Welcome to Tencent Cloud + community, get more Tencent mass technology practice dry goods oh ~
This post was posted by Mariolu in cloud + Community
Preface:
The author will load the server logs online and replay them to measure some machine performance indicators. The simulated machine resources are relatively small, and the online machine logs to be simulated are relatively large. Assuming that the QPS of an online single machine is 1W, then the cluster composed of 5 machines will have 5W QPS. Analog machine pressure clients need to be faster than 5W QPS to be meaningful.
Chapter 1: The first HTTP experience
“Life is short, I use Python.” Python comes with urllib2, urllib3 and third-party request. The supported proxy access and adding request headers basically meet the functional requirements. The author used the urllib2+multiprocessing library to successfully complete the code to run the code, check the QPS is only more than 2k, which is obviously far below the requirements. Scaling up the number of processes to several times the number of CPU cores also found that Python only reached 3k +. Things happen for a reason, so I will monitor the interface and shell widgets to find a variety of problems with the machine.
Chapter 2: “The Dark Ages”
The Middle Ages were a dark, long time, when you did a lot of things and you gave very little away. What remained was the experience of trying. From the CPU, memory, hard disk, network data. The CPU usage is more than 90%, the memory is full, the hard disk WA is low, and the network GIGABit network adapter is full. The first is to replace gigabit machines with gigabit machines. View the number of timewait connections up to 1w3. Let’s start by optimizing what looks like a bottleneck. Configure tcp_timestamps=1, tcp_TW_reuse =1, and Tpc_TW_recycle =1. When sysctl -p is in effect, the number of timewait connections does not go down and the number of concurrent connections does not go up. If the hardware is all set up, then why is other people’s Luna showy, mine is a piece of shit.
Back to the program architecture issue. Firstly, urllib2 and request library are blocked by network IO. Secondly, the network is short connected. Moreover, so many process switching costs are also very high. Having swum through the vast ocean of the Internet, the Grequest library may be the solution. Gevent is a individual coroutine library that uses a high-performance asynchronous networking framework based on libeV implementation provided by the Greenlet library. Perfect! It looks so perfect. So I tried to rewrite the program. But the performance didn’t go up. Is it the python language’s own limitations that keep the CPU high and concurrency low? Leave a question here and answer it at the end of the article.

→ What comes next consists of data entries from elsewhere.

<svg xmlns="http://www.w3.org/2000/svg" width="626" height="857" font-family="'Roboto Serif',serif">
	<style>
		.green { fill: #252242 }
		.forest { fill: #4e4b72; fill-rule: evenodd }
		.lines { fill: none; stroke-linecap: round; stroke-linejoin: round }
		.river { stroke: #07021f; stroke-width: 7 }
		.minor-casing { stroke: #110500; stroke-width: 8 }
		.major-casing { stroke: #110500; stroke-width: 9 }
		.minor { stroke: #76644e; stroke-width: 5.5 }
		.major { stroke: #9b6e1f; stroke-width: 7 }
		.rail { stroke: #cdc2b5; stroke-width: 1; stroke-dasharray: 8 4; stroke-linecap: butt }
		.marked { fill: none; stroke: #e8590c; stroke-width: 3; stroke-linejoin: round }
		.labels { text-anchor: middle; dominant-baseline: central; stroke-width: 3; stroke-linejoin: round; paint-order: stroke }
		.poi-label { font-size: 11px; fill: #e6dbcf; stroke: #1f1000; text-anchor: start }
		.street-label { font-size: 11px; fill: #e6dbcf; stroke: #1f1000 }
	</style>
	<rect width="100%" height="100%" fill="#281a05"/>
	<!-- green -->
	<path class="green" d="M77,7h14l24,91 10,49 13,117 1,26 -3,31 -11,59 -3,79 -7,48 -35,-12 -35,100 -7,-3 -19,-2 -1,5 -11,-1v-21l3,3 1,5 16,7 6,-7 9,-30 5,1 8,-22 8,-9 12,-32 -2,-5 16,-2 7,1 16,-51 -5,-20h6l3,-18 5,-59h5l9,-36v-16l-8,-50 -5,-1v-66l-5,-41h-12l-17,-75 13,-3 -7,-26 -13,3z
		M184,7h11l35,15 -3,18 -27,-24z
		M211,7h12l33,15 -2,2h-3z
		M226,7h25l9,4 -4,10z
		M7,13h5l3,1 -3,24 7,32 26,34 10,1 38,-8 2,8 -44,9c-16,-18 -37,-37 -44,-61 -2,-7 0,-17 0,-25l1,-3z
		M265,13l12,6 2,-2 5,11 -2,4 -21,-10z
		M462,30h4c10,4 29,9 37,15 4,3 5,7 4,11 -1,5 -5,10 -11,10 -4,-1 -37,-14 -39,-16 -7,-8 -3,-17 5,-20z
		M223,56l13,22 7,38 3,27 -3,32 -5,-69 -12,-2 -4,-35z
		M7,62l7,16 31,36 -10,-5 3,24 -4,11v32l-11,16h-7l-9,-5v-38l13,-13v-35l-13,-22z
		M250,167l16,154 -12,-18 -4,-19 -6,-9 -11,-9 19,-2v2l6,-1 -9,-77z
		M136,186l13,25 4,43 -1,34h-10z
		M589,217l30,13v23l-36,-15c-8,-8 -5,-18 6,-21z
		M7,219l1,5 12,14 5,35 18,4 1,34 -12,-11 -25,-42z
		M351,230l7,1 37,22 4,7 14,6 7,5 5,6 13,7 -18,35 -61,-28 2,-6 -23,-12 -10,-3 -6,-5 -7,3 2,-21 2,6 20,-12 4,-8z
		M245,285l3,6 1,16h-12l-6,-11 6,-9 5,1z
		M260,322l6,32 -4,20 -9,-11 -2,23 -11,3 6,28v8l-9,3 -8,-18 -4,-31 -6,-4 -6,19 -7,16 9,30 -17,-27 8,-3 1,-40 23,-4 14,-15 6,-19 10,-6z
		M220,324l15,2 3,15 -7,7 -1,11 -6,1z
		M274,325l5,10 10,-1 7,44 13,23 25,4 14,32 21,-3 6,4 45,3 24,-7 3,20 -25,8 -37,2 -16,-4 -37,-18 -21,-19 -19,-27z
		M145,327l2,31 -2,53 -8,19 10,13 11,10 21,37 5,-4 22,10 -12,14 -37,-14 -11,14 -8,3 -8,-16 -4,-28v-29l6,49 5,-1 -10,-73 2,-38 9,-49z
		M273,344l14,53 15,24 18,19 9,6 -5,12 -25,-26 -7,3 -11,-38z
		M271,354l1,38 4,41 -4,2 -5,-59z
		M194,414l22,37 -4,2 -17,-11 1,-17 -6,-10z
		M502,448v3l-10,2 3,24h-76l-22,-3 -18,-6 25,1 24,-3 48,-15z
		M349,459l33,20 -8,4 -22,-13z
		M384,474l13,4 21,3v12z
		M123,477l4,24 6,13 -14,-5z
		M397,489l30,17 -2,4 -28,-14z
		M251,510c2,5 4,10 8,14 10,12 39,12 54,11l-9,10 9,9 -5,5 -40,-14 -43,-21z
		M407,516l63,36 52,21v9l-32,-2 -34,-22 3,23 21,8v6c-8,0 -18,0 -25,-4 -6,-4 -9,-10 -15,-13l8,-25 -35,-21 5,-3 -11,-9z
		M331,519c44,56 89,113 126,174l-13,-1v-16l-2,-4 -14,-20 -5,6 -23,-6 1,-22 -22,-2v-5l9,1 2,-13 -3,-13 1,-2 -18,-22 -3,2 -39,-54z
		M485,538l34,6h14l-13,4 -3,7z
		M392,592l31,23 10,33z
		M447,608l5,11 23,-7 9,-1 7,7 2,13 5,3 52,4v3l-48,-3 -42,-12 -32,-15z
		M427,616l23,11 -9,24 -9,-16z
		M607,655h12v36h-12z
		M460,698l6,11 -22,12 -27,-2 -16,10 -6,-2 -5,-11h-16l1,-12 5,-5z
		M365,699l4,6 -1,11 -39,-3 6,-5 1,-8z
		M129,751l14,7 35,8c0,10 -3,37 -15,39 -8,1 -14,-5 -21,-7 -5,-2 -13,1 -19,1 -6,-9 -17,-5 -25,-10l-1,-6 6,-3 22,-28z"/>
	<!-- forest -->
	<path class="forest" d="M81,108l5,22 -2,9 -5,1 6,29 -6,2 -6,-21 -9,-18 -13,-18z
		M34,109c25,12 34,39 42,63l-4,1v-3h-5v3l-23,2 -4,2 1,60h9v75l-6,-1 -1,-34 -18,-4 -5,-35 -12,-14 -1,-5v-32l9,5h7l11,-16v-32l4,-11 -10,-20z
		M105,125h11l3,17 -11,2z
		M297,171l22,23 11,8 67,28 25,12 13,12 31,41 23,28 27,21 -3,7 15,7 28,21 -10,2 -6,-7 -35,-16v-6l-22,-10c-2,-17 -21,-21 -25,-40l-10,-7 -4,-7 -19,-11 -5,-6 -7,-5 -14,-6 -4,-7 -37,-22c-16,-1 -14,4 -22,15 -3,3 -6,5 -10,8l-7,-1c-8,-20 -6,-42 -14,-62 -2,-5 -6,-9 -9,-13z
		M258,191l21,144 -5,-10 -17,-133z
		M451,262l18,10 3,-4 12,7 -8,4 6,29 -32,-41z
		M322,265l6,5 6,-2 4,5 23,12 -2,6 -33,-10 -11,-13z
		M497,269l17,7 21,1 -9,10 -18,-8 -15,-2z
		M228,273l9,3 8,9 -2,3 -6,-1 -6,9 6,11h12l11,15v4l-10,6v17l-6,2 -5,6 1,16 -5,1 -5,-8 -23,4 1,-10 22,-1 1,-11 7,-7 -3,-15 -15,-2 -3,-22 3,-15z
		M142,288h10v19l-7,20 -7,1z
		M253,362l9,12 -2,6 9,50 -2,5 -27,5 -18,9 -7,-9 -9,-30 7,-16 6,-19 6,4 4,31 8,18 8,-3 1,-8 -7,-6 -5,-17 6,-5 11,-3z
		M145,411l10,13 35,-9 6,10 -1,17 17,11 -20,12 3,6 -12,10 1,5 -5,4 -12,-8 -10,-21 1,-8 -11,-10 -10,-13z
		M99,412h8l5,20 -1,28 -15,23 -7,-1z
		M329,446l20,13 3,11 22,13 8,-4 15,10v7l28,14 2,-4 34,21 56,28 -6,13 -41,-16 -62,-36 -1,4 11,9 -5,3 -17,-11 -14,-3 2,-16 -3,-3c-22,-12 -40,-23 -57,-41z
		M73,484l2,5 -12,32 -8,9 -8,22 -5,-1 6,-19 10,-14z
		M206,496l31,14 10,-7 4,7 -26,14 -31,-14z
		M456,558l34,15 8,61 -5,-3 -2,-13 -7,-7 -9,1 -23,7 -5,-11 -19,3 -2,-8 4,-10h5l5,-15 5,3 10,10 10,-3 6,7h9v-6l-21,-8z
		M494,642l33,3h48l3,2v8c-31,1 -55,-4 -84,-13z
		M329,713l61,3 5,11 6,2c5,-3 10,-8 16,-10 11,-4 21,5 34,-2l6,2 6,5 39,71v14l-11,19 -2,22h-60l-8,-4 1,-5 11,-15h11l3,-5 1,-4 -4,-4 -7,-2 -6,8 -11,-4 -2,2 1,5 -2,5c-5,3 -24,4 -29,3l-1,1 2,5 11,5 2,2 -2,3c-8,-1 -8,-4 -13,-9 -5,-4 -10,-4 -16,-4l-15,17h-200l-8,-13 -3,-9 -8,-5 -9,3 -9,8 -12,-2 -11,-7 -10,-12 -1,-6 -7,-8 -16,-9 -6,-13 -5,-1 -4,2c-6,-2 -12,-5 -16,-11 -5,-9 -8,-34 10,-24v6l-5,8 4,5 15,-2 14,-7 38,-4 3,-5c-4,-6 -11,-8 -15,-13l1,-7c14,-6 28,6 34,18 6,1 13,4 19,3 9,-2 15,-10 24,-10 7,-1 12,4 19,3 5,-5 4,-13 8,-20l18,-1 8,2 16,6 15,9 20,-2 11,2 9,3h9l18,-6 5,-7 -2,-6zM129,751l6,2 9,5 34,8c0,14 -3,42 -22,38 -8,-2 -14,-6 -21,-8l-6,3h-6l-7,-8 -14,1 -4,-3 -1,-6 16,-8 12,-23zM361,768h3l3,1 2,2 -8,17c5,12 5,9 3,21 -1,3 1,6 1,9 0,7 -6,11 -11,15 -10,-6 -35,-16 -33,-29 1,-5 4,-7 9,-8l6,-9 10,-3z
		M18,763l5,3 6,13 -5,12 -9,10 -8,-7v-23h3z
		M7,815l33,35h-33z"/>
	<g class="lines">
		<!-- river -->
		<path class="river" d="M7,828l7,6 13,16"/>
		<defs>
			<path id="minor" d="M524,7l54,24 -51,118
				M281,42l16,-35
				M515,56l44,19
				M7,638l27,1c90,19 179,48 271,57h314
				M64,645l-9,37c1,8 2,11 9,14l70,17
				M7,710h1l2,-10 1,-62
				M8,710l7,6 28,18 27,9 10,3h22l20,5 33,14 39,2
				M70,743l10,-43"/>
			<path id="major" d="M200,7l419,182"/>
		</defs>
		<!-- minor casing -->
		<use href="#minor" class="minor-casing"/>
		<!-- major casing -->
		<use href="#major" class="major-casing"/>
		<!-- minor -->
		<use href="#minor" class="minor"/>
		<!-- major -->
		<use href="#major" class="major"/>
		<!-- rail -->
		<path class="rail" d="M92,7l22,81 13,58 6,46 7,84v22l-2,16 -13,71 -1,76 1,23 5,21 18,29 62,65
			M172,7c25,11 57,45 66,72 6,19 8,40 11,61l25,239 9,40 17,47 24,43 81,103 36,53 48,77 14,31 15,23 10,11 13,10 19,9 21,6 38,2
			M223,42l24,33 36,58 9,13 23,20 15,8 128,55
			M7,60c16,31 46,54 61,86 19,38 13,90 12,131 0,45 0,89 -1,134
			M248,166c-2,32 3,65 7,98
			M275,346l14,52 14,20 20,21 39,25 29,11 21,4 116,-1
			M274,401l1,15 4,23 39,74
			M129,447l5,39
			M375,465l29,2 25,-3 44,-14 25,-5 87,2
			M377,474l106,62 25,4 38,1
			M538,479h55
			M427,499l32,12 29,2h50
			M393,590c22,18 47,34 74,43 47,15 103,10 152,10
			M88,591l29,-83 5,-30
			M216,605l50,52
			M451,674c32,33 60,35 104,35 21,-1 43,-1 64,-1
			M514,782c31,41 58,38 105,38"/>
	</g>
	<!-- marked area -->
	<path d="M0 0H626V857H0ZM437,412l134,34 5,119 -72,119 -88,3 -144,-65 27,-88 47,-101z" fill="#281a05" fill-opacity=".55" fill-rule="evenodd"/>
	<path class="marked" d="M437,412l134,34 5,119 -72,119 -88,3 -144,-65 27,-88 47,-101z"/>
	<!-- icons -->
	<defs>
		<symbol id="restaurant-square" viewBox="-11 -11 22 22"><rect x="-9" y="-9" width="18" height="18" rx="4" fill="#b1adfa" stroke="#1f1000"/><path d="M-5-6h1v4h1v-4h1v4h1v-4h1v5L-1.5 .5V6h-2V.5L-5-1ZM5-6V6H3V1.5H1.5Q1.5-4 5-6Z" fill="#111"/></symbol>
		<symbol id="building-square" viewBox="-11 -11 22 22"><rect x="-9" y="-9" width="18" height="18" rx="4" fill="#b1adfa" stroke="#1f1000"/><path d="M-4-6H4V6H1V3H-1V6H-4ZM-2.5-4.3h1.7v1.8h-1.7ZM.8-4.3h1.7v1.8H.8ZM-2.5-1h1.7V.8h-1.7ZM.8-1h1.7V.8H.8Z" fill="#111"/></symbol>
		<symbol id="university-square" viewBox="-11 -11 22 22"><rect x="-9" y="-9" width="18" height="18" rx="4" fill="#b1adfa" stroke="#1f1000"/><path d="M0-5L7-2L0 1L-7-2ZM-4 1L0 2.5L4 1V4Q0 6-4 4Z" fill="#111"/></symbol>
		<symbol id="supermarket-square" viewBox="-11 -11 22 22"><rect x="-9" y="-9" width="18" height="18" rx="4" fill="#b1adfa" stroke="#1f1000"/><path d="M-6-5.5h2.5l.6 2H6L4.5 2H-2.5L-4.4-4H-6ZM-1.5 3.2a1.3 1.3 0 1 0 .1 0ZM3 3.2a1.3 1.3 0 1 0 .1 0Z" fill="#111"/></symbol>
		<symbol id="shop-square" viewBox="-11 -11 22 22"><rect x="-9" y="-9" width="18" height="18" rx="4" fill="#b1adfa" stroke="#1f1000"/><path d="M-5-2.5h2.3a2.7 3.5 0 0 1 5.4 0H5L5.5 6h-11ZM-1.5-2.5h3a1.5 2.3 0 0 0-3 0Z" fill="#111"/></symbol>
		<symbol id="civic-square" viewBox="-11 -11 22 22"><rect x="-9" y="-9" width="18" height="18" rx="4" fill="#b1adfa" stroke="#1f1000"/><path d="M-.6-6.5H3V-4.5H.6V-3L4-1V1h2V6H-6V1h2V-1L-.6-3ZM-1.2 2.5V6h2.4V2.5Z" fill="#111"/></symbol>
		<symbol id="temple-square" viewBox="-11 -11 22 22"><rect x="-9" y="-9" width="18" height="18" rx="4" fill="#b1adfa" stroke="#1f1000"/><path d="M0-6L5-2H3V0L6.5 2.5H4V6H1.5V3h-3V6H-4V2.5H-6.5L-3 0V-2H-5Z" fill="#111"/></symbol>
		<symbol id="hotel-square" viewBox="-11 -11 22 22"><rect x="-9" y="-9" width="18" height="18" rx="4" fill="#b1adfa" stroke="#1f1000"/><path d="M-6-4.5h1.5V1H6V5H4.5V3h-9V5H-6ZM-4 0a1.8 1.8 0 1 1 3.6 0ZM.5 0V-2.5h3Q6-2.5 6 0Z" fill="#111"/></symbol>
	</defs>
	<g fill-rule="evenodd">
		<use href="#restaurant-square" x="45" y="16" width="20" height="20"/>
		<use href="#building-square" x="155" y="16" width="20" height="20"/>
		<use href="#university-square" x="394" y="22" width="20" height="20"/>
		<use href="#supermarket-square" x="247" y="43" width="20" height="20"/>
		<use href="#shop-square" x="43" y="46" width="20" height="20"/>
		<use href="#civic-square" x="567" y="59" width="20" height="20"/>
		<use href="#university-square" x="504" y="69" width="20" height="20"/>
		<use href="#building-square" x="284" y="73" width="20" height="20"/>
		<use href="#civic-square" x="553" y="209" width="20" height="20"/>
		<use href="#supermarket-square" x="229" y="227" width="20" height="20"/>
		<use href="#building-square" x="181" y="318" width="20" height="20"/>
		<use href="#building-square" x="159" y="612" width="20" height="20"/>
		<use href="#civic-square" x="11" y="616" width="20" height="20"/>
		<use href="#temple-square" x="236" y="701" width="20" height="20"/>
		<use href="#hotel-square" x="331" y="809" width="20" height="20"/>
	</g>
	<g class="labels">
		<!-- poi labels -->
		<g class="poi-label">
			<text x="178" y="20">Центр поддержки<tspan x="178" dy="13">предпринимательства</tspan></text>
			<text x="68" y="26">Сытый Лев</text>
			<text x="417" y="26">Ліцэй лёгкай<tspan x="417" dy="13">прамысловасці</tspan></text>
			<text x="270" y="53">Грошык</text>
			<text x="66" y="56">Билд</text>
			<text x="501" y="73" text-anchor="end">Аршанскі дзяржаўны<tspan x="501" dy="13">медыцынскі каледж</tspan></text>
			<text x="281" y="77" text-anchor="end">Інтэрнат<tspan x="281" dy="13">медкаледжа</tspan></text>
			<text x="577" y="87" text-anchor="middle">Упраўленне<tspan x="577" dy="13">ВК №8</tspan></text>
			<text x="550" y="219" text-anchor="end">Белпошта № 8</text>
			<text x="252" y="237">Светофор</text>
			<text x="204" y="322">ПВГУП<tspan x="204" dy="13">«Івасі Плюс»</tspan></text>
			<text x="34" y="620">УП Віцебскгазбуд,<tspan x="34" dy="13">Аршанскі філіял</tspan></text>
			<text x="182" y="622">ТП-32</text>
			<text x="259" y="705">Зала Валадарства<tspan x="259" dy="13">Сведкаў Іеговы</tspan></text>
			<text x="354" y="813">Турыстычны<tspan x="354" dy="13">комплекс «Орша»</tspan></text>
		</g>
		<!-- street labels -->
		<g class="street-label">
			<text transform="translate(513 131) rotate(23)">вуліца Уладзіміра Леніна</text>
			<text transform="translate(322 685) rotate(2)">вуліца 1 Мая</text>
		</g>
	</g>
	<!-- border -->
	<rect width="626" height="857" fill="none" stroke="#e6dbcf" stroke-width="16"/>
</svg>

Chapter three: Be Open-minded
Not content with and no longer obsessed with Python, rewrite it with golang. Golang’s coroutine library is touted as a high-performance, language-level parallelism, easy-to-write tool. Write finish run a run, concurrent quantity or on. Keeping the spirit of never giving up, the author used golang Pprof of go to analyze the bottleneck of the code again. The reports generated by Pprof can also be used to generate a more intuitive fire map using Uber’s third-party component, Go-Torch. See Figure 1. GcBgMarkWorker (GC: garbage collector), and runtime.mallocgc also takes a lot of CPU time. Then, run the go tool pprof -alloc_space replay1 / TMP /mem.prof to check as shown in Figure 2, and enter the top10 command. It is found that the pull_worker accumulatively allocates more than 600 G of memory, accounting for 93%. The list pull_worker command finds the bottleneck of the function. The initialization of the R4 variable is placed inside a for loop. R4 is used to temporarily read the response body. R4 is allocated repeatedly on every request, causing high memory.
Final chapter: summary
Ok, so far, the maximum concurrency of a single machine can reach 3W, and almost reach the target of the plan. A chicken with two of these machines can satisfy a 5W QPS request. To answer the question left above, the python language is not doing well simply because the library does not support reading the response body from the outside buffer, resulting in a memory explosion. This is not a problem with the language itself. Believe python is not that bad. At the same time, I became familiar with a new tool, go. Go native coroutine support and performance analysis tool or very intuitive very easy to use, recommend!!
Question and answer
How does Angular2 handle HTTP responses?
reading
Server Push best practices for HTTP/2
How to back up your MySQL database
This section describes the changes in MySQL 8.0
Has been authorized by the author tencent cloud + community release, the original link: https://cloud.tencent.com/developer/article/1160803?fromSource=waitui
Welcome to Tencent Cloud + community or follow the wechat public account (QcloudCommunity), the first time to get more mass technology practice dry goods oh ~
Massive technical practice experience, all in the cloud plus community!